トロイダルコアはドーナツ状の形をしたコアで、コアは全周にわたり切れ目なく磁路を作るので漏れ磁束の少ないコアである。

最近は少なくなったが、磁気マルチバイブレータなどでは高透磁・高飽和磁束の材料を使って多数の巻き線を持つトランスが作られていた。

アナログエンジニアは小型のパーマロイ系の箔コアを使い、100kHzで発振させたことがある。絶縁電源を得る目的だったので、1次コイルと2次コイルを離して巻き線した。コイル間容量は2pF程度まで達成したと記憶している。

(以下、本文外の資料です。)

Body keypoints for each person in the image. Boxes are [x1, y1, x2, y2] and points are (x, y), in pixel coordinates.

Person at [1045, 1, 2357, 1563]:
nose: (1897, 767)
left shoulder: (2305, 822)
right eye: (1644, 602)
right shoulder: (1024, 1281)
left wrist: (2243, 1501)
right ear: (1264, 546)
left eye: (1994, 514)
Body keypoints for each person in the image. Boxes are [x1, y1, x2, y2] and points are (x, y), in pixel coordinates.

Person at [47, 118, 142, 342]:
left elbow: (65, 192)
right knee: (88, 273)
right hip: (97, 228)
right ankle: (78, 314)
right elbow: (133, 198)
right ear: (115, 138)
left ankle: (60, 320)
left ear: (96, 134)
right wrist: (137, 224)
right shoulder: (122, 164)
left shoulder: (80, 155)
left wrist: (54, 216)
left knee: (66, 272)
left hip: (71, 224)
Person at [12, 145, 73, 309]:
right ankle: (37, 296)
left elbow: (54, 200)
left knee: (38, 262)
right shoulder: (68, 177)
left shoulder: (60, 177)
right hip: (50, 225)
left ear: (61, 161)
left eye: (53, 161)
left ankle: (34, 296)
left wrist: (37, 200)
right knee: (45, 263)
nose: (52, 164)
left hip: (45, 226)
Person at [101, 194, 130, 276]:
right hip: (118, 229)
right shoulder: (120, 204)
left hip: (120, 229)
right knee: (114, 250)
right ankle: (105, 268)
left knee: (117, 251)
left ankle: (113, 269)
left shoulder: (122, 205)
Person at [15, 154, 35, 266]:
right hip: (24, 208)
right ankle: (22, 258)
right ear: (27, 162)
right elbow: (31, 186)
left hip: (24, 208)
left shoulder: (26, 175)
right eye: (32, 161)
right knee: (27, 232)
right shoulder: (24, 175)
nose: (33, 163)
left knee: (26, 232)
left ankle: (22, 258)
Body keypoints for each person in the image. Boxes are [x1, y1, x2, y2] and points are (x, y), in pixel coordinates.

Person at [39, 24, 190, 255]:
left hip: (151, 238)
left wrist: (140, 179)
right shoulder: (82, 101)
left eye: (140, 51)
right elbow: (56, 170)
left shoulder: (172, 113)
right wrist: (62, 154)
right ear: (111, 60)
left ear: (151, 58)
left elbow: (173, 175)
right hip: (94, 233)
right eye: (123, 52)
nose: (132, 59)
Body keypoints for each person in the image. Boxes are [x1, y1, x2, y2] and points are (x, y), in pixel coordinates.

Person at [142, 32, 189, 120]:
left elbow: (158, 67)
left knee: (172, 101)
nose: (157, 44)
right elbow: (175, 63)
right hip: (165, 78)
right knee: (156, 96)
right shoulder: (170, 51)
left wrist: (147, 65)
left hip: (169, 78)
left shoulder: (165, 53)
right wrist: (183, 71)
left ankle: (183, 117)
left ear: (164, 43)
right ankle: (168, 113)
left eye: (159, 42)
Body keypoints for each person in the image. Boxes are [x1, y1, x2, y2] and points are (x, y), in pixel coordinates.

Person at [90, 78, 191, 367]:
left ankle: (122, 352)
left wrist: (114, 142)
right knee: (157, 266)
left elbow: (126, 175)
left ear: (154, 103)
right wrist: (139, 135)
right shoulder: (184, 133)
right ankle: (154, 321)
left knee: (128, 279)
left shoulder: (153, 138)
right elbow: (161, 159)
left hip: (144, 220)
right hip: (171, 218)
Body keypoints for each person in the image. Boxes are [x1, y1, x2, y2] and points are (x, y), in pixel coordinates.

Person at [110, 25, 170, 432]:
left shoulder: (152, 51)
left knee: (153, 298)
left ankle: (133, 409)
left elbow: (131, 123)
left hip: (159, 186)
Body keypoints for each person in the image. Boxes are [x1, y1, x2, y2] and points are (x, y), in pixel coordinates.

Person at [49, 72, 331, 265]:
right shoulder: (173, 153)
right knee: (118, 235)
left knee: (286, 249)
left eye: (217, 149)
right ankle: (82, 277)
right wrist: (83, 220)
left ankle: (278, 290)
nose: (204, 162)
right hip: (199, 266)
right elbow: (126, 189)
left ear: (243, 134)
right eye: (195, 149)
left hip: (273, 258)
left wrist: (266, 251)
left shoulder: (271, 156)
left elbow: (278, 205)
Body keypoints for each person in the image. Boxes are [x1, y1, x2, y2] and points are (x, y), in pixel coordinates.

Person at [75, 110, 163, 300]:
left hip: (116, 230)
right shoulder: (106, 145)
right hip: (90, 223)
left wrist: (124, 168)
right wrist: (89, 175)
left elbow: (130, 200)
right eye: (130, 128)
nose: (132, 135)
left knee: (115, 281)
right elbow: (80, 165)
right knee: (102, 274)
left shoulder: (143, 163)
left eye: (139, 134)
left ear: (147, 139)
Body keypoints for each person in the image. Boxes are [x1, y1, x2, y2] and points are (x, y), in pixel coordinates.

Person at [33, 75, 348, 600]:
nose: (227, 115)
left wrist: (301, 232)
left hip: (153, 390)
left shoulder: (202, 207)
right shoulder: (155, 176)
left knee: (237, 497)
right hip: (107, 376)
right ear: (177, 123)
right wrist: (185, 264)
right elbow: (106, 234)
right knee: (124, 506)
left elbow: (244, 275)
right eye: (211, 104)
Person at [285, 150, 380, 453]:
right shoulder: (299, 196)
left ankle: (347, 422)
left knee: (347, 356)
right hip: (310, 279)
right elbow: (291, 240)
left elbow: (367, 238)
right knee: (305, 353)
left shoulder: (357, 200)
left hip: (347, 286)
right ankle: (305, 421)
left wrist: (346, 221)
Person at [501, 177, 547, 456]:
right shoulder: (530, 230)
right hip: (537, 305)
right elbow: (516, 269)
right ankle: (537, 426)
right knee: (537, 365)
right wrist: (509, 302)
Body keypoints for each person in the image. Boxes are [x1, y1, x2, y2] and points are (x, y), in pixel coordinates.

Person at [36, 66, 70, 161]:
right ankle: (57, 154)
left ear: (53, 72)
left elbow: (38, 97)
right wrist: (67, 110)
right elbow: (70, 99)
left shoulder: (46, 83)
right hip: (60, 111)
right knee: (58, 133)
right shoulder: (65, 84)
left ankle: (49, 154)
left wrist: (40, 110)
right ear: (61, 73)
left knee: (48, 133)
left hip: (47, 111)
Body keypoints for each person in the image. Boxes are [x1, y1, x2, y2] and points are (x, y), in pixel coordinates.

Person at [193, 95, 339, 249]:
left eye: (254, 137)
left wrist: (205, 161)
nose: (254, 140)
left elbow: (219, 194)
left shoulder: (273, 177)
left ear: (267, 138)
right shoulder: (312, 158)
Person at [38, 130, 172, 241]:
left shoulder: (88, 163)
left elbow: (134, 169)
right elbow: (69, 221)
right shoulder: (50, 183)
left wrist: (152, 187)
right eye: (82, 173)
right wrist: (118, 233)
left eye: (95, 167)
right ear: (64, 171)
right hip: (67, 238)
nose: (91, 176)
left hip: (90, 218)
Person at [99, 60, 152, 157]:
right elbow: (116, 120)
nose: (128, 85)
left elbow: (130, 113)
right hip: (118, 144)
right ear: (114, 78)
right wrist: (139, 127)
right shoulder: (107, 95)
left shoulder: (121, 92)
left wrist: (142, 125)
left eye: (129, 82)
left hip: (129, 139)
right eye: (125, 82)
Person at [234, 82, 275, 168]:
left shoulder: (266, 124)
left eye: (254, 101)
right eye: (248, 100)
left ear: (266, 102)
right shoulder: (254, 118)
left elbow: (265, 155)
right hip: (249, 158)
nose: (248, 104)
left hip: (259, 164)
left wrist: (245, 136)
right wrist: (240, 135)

この方法は、通常の均等巻きの原則に反する手段であるが、目的は達成した。

トロイダルコアを使ったコイルは、インダクション係数(AL値)と許容アンペアターンで主な仕様が決まるので、ギャップ付き分離コアを使うより設計要素が少ない。損失は許容アンペアターンより低く設計すればヒステリシス損を低減できるし、コア材料も高周波用途のものもふつうに市販されている。

トロイダルコアを使ったチョークコイルは比較的漏れ磁束が少ないので、DC-DCコンバータなどでは重宝されている。

少ない巻き数のコイル/トランスであれば、エナメル線を細長い板状の簡易用具を使ってコアの中心孔を必要回数くぐらせればよいので、種々の使用で自作できる。

エナメル線が1mmφを超えると、少し巻きにくいかも知れない。

トロイダルコアに関する書籍と言えば、山村英穂著の「トロイダル・コア活用百科」が有名で、2005年に新版がでている。